Aqui chegados, todos conhecemos almas inquietas com a sua decadência física, que a partir dos quarenta-e-tal anos se entretêm em dietas, ginásticas passivas e outros exercícios sem esforço que o dinheiro possa comprar. As mulheres são vítimas privilegiadas desta ilusão: começam cedo no escritório com garrafinhas de água e golinhos de cinco em cinco minutos para iludir o apetite e exercitar a bexiga, um disparate que resulta num corrupio constante, um ver-se-te-avias entre o seu posto de trabalho e a retrete. Perante a ausência de resultados, começa a fase dos chás verdes, bruxarias e outras mezinhas de ervanária: inicia-se assim um desaguisado colateral com os intestinos até estes se tornarem tão preguiçosos como a dona. Passam-se anos nestes rituais, com uma vida cada vez mais próspera e sedentária, num desafio crescente com o espelho e a ingrata balança, até chegar a fase desesperada. Esta surge na sequência duma visita a um dietista famoso ou dica duma amiga, e é constituída por um metódico programa de ingestão de comprimidos coloridos: cada vez mais nevrótica, entra numa espiral de euforia, perde o apetite, a calma, e uns gramas até cair numa depressão depois duma violenta disputa com o cônjuge inocente.

Tudo se irá resolver com uma semana a chocolates e um programa de fim-de-semana de reconciliação com o marido num hotel com SPA e restaurante gourmet.
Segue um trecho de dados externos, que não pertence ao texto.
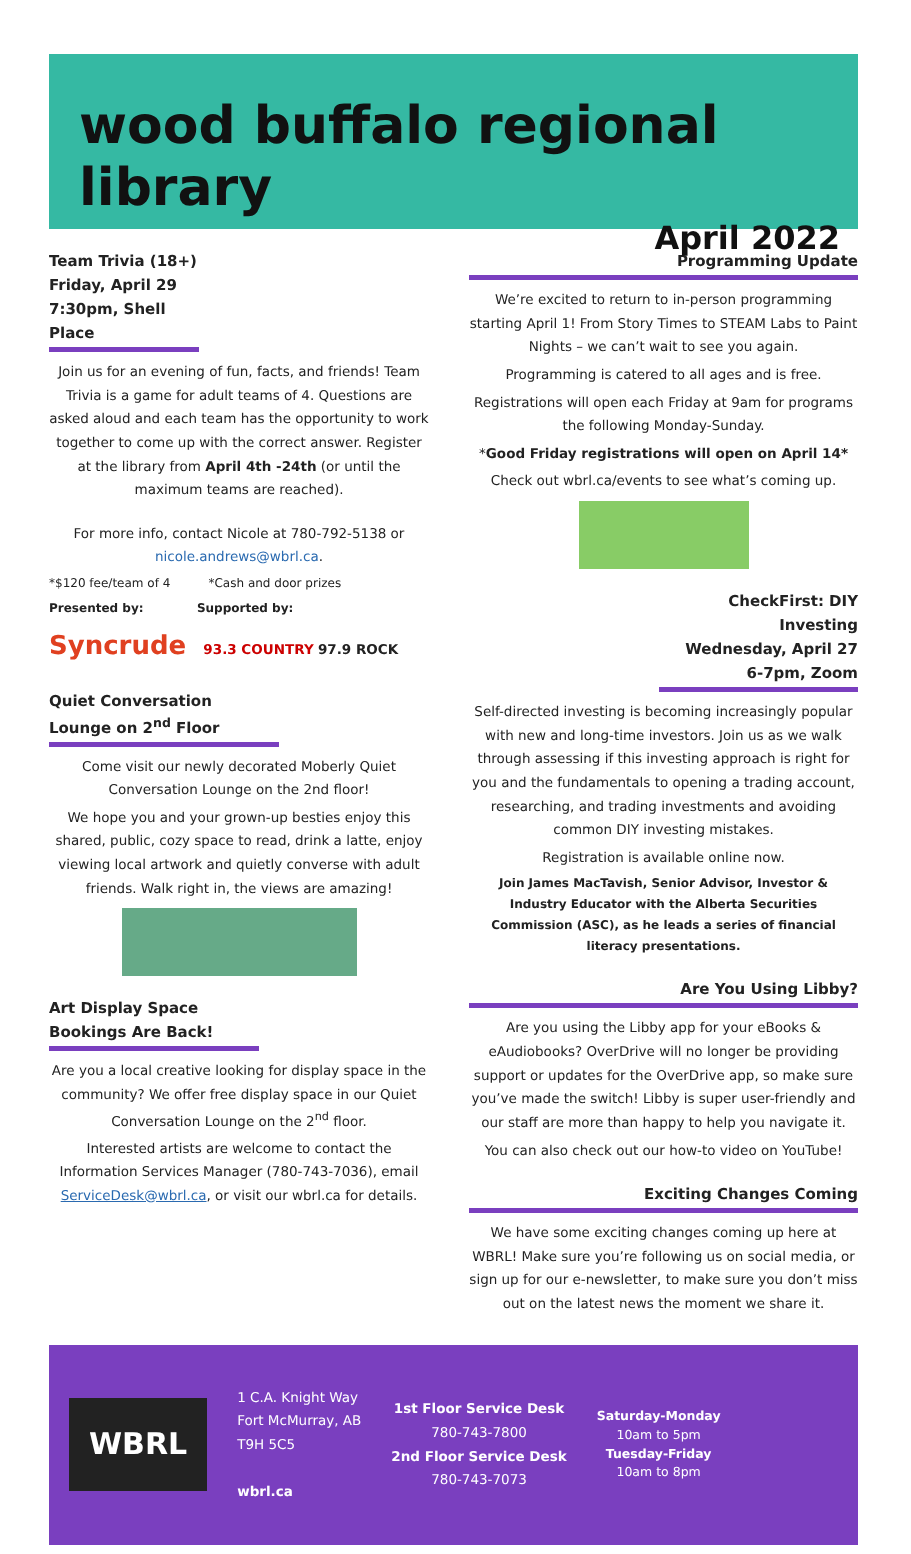wood buffalo regional library
April 2022
Team Trivia (18+)
Friday, April 29
7:30pm, Shell Place
Join us for an evening of fun, facts, and friends! Team Trivia is a game for adult teams of 4. Questions are asked aloud and each team has the opportunity to work together to come up with the correct answer. Register at the library from April 4th -24th (or until the maximum teams are reached).
For more info, contact Nicole at 780-792-5138 or nicole.andrews@wbrl.ca.
*$120 fee/team of 4 *Cash and door prizes
Presented by: Supported by:
Syncrude 93.3 COUNTRY 97.9 ROCK
Quiet Conversation Lounge on 2<sup>nd</sup> Floor
Come visit our newly decorated Moberly Quiet Conversation Lounge on the 2nd floor!
We hope you and your grown-up besties enjoy this shared, public, cozy space to read, drink a latte, enjoy viewing local artwork and quietly converse with adult friends. Walk right in, the views are amazing!
Art Display Space Bookings Are Back!
Are you a local creative looking for display space in the community? We offer free display space in our Quiet Conversation Lounge on the 2<sup>nd</sup> floor.
Interested artists are welcome to contact the Information Services Manager (780-743-7036), email ServiceDesk@wbrl.ca, or visit our wbrl.ca for details.
Programming Update
We’re excited to return to in-person programming starting April 1! From Story Times to STEAM Labs to Paint Nights – we can’t wait to see you again.
Programming is catered to all ages and is free.
Registrations will open each Friday at 9am for programs the following Monday-Sunday.
*Good Friday registrations will open on April 14*
Check out wbrl.ca/events to see what’s coming up.
CheckFirst: DIY Investing
Wednesday, April 27
6-7pm, Zoom
Self-directed investing is becoming increasingly popular with new and long-time investors. Join us as we walk through assessing if this investing approach is right for you and the fundamentals to opening a trading account, researching, and trading investments and avoiding common DIY investing mistakes.
Registration is available online now.
Join James MacTavish, Senior Advisor, Investor & Industry Educator with the Alberta Securities Commission (ASC), as he leads a series of financial literacy presentations.
Are You Using Libby?
Are you using the Libby app for your eBooks & eAudiobooks? OverDrive will no longer be providing support or updates for the OverDrive app, so make sure you’ve made the switch! Libby is super user-friendly and our staff are more than happy to help you navigate it.
You can also check out our how-to video on YouTube!
Exciting Changes Coming
We have some exciting changes coming up here at WBRL! Make sure you’re following us on social media, or sign up for our e-newsletter, to make sure you don’t miss out on the latest news the moment we share it.
WBRL
1 C.A. Knight Way
Fort McMurray, AB
T9H 5C5
wbrl.ca
1st Floor Service Desk
780-743-7800
2nd Floor Service Desk
780-743-7073
Saturday-Monday
10am to 5pm
Tuesday-Friday
10am to 8pm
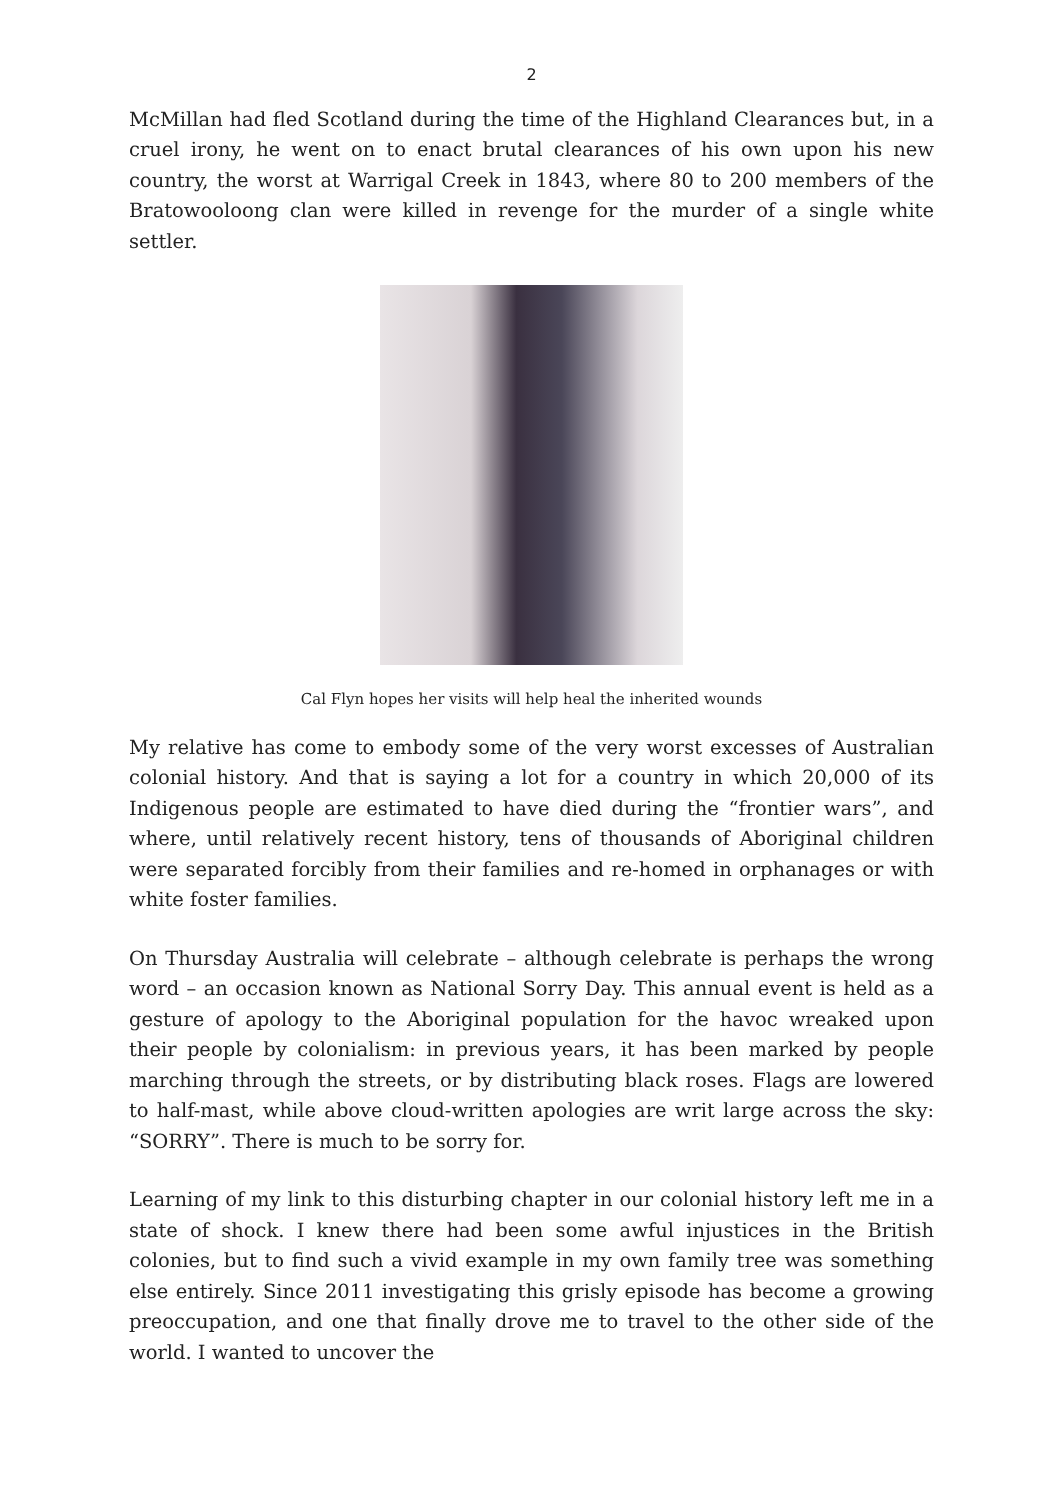2
McMillan had fled Scotland during the time of the Highland Clearances but, in a cruel irony, he went on to enact brutal clearances of his own upon his new country, the worst at Warrigal Creek in 1843, where 80 to 200 members of the Bratowooloong clan were killed in revenge for the murder of a single white settler.
Cal Flyn hopes her visits will help heal the inherited wounds
My relative has come to embody some of the very worst excesses of Australian colonial history. And that is saying a lot for a country in which 20,000 of its Indigenous people are estimated to have died during the “frontier wars”, and where, until relatively recent history, tens of thousands of Aboriginal children were separated forcibly from their families and re-homed in orphanages or with white foster families.
On Thursday Australia will celebrate – although celebrate is perhaps the wrong word – an occasion known as National Sorry Day. This annual event is held as a gesture of apology to the Aboriginal population for the havoc wreaked upon their people by colonialism: in previous years, it has been marked by people marching through the streets, or by distributing black roses. Flags are lowered to half-mast, while above cloud-written apologies are writ large across the sky: “SORRY”. There is much to be sorry for.
Learning of my link to this disturbing chapter in our colonial history left me in a state of shock. I knew there had been some awful injustices in the British colonies, but to find such a vivid example in my own family tree was something else entirely. Since 2011 investigating this grisly episode has become a growing preoccupation, and one that finally drove me to travel to the other side of the world. I wanted to uncover the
Assim se recuperam todos os gramas e mais uns quilinhos optando então a dondoca por mudar de vida, queimar incenso e passar a vestir balandraus. A moral da história é que as aldrabices não funcionam: não há fuga possível, nem caminho fácil para o sucesso.

É irónico como nesta sociedade que venera o corpo e as aparências não haja parábola mais eficaz sobre as virtudes do mérito e do prazer diferido do que a da forma física. Tal como na escola só se aprende com estudo e empenho, tal como a riqueza só é criada com esforço e trabalho, a partir duma certa idade, a forma física depende fatalmente da austeridade alimentar e de muito, muito, exercício físico. Quem se preocupa com o implacável efeito da gravidade nos seus músculos e outros apêndices, está condenado a trabalhar e suar o corpinho, semana após semana, mês após mês, ano após ano, com muita perseverança e desapego, que o resto vem com as endorfinas e mais algum desapego; afinal, o mais importante na vida nem sequer é isso!

 

Nota: qualquer semelhança com factos ou pessoas reais é mera coincidência.

 

Publicado originalmente aqui.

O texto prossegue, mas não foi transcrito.